Yeah, see that dot? That's a piece of your culture I just squashed. If the cash ain't there tomorrow, the rest of your culture will be swimmin' wif da fishes.

Sam-Is-Mad said...

You think I care? Do you know how many cultures I've got?

Sam-Is-Mad said...

Please specify which of my cultures you have. I'd like to know whether it's worth it.

Anonymous said...

Basically all of the ones worth anything over 50cents plus $4.95 postage and handling on ebay. I plan on ransoming each back to you every day until I save enough to retire.

Sam-Is-Mad said...

Sorry, I still have enough of my Scottish and Jewish cultures to refuse your offer because I'm too stingy.

Anonymous said...

That's okay. Wait... someone wants to talk to you.

"Help! Sam... I..."

That was your anglo culture. The key word there is was. Your anglo culture is now in a shallow grave, one that it dug for itself. So, how much do you care for your Mongolian culture? It's up against the wall.

Sam-Is-Mad said...

You can have my Mongolian culture. It's not a minority at church.

Anonymous said...


Just so you know, that's me being shocked.


Ohmnomnom (sounds of your Belgium culture being consumed).

Mmm... that tasted like chocolate. Belgium chocolate.

Anyway, I'll leave you with that thought because I need to get on with my life. You know, cultures to ransom, people to harass, showers to have...

Sam-Is-Mad said...

Belgian culture does taste nice.

Danish culture does too. And it is tall.

Now I'm hungry! Meanie! I'm going to get chocolate all over my harp strings.

joab said...

hey, i comment and i get bashed!

Sam-Is-Mad said...

That's because boy-bashing is an olympic sport. I plan on representing my nation in it. And there are limited boys who read my blog.

- You
- Shawn
- Beau
- Adam

Adam and Beau don't read regularly, and I bash Adam way worse than you in real life. So he can have a break online.

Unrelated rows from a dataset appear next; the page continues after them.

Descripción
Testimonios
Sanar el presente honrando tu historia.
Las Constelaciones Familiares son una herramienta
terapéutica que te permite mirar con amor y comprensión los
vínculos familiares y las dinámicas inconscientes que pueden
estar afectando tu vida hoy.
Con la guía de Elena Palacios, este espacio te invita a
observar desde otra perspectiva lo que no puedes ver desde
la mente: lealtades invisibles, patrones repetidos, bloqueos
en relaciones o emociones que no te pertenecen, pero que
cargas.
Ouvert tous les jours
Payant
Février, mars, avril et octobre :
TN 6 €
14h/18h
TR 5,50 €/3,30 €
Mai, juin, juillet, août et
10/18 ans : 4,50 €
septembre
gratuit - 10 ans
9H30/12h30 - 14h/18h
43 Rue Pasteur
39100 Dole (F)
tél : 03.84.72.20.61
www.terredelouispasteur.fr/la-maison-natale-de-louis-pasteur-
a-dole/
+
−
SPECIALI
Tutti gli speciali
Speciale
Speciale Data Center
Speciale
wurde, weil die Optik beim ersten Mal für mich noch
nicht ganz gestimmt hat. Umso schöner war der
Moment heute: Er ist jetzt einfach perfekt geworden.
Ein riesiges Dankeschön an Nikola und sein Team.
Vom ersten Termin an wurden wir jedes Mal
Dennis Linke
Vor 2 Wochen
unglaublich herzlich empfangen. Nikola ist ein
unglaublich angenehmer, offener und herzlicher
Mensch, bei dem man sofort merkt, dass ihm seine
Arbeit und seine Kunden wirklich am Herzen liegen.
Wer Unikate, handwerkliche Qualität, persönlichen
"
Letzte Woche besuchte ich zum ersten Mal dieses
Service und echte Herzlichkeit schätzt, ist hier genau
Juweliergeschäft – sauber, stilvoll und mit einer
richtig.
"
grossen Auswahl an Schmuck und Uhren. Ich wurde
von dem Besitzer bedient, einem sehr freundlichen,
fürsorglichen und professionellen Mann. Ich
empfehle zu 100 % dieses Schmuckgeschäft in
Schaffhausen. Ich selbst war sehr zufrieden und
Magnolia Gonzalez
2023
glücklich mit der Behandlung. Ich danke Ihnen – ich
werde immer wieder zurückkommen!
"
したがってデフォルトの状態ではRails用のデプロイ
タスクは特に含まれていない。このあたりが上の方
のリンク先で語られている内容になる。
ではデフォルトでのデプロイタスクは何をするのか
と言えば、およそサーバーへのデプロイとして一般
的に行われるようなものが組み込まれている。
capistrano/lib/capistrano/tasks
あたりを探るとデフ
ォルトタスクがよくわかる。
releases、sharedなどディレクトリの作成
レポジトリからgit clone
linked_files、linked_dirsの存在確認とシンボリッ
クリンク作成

I tried to bash Shawn, but it just didn't work. I tried, honest I did.

You, on the other hand, reply so beautifully. It just invites further bashing. It makes my day.

shaun said...

No one can bash me, I'm an immovable object.

shaun said...

maybe if you bake me something, I'll bash you back.

Sam-Is-Mad said...

See what I mean? Who can reply to such statements?